### ИСХОДНЫЙ ТЕКСТ
________________________

На черных землях, как и на тех, что принадлежали вотчинной аристократии, процесс дефеодализации, начавшийся в XV веке, продолжался в этих странах как ни в чем не бывало. Естественно по­этому, что в свободных от крепостного права секторах народного хо­зяйства кокон предбуржуазии смог уже в XVIII веке превратиться в бабочку, расправить крылья и полететь. Короче говоря, тотальным крепостничество стало в Восточной Европе лишь там, где Реформа­ция потерпела поражение, т.е. в странах католических. И в России.

Ошибка Валлерстайна таким образом в том, что он смешал в од­ну кучу две совершенно разные модели того, как отозвалось на Вос­токе Европы рождение капитализма на Западе (назовем их условно польской и шведской). Выходит, что не одни лишь анонимные эконо­мические силы, которыми оперирует Валлерстайн, но и вполне кон­кретные национальные элиты несли ответственность за распростра­нение в своих странах крепостного рабства.

Глава третья Иосифляне и нестяжатели

Ведь разница между этими моделями поведения национальных элит бросается в глаза. Достаточно одного взгляда на историю, допус­тим, Дании или Швеции, тоже северных и тоже культурно отсталых стран, судьба которых, как и судьба России, решалась в историческом споре между барщиной и денежной рентой. Обеим, как и России, при­шлось отведать и вкус феодальной реакции и произвол тиранов а la Грозный (иные из их королей во всяком случае были несомненными параноиками). С большой степенью вероятности можно сказать, что и Дания, и Швеция побывали на самом краю той самодержавной про­пасти, в которую провалилась Россия. Но не упали. Почему?

В странной компании

Причин, наверное, немало. Но решающей выглядит все-таки секуляризация церковных земель, благодаря которой этим странам удалось, в отличие от России, сохранить и мощь своей аристокра­тии, и будущее крестьянской предбуржуазии.

________________________

### ПРЕДОСТАВЛЕННЫЕ ДАННЫЕ
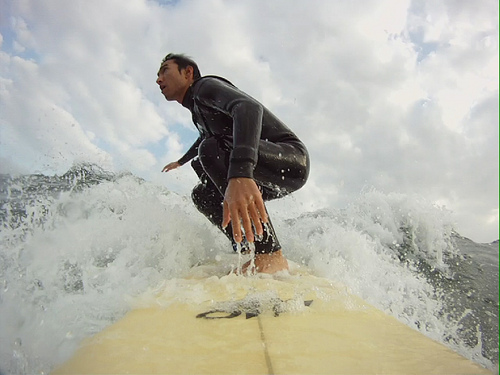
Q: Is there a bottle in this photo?
A: No, there are no bottles.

________________________

### ЗАДАНИЕ
Сократите абзац исходного текста, который начинается словами «Ведь разница между этими моделями», и сохраните его основные факты. Строки никак не связаны с исходным текстом.

### ОТВЕТ
Разница в поведении национальных элит очевидна на примере Дании и Швеции. Это северные и культурно отсталые страны, чья судьба, как и судьба России, решалась в споре между барщиной и денежной рентой. Обе пережили феодальную реакцию и произвол тиранов вроде Грозного, причем некоторые их короли были явными параноиками. Обе, по всей вероятности, стояли на краю самодержавной пропасти, в которую провалилась Россия, но не упали. Почему?